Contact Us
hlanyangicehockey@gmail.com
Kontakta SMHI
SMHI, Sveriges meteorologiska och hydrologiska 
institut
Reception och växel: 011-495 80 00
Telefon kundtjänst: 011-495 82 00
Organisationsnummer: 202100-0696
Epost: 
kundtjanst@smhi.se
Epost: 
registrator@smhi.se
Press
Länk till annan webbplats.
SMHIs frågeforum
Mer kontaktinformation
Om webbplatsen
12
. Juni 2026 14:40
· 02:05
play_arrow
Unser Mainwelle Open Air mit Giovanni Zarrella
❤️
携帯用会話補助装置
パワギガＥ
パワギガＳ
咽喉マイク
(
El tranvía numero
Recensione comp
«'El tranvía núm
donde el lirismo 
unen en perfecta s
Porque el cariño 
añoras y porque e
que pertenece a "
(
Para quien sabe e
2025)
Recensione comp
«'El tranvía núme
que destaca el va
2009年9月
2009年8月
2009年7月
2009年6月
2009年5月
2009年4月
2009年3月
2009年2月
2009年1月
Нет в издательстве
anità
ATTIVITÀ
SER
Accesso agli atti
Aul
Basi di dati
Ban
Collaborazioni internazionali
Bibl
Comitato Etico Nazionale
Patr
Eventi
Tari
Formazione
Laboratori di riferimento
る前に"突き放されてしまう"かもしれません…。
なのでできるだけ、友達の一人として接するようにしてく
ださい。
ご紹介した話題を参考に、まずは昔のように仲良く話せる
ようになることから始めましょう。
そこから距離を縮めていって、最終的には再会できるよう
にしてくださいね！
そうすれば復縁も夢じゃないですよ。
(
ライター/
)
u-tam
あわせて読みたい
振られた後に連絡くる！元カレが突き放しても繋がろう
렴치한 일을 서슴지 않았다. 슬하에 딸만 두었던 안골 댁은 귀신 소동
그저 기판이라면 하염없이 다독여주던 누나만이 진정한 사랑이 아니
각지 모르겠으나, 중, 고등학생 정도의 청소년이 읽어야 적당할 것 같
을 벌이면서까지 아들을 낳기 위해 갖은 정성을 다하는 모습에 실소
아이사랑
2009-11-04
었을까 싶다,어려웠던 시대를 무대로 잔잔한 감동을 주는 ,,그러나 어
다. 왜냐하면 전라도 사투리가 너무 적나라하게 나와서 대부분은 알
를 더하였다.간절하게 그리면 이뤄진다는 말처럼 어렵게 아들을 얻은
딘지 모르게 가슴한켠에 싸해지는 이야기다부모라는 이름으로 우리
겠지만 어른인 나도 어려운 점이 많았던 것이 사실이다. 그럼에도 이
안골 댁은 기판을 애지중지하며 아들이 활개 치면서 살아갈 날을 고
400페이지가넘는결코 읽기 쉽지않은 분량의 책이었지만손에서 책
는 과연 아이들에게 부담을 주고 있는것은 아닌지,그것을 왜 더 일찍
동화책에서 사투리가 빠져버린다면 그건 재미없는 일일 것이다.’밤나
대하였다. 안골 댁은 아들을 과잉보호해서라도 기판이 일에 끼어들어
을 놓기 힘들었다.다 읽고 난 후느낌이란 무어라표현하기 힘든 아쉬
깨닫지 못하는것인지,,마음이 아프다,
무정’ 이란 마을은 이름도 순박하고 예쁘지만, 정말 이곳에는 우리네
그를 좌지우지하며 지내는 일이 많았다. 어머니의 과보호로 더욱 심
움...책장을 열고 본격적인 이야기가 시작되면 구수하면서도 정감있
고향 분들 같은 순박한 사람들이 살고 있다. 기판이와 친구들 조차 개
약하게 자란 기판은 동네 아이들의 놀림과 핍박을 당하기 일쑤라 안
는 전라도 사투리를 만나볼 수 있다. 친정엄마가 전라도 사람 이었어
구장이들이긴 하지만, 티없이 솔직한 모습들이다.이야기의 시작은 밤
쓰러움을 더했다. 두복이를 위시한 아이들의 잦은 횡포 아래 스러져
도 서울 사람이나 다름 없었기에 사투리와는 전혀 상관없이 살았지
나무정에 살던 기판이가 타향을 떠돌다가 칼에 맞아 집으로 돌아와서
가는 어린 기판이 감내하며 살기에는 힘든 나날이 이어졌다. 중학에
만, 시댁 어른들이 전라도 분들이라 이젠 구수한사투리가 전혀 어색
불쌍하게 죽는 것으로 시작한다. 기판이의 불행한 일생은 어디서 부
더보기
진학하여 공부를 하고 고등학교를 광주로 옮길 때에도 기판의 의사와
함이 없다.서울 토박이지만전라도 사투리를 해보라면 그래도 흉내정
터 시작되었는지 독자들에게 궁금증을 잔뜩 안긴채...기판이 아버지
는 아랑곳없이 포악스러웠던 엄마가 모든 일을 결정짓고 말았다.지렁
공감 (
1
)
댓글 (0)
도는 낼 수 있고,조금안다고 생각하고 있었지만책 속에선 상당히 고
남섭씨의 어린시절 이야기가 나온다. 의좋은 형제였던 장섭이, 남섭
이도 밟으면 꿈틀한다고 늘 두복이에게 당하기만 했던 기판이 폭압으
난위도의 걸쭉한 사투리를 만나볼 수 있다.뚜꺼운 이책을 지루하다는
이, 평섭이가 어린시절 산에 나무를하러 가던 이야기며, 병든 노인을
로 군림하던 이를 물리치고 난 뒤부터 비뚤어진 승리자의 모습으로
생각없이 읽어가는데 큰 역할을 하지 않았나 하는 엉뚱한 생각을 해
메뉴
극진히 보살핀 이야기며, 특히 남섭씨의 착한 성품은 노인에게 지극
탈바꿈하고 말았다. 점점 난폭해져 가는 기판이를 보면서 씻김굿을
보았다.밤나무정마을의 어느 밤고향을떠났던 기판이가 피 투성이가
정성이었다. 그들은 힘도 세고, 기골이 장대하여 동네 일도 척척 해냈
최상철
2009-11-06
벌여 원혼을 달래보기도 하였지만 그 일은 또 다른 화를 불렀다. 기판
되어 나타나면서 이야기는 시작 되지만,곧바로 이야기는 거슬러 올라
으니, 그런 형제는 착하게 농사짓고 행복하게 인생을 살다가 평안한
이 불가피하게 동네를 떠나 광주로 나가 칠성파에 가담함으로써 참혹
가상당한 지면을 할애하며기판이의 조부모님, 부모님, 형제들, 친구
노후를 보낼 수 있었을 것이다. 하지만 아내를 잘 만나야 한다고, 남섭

::::

YOUR OBJECTIVE: In the listing above, find each line where "남섭씨의" occurs and copy it.

SOLUTION:
남섭씨의 어린시절 이야기가 나온다. 의좋은 형제였던 장섭이, 남섭
극진히 보살핀 이야기며, 특히 남섭씨의 착한 성품은 노인에게 지극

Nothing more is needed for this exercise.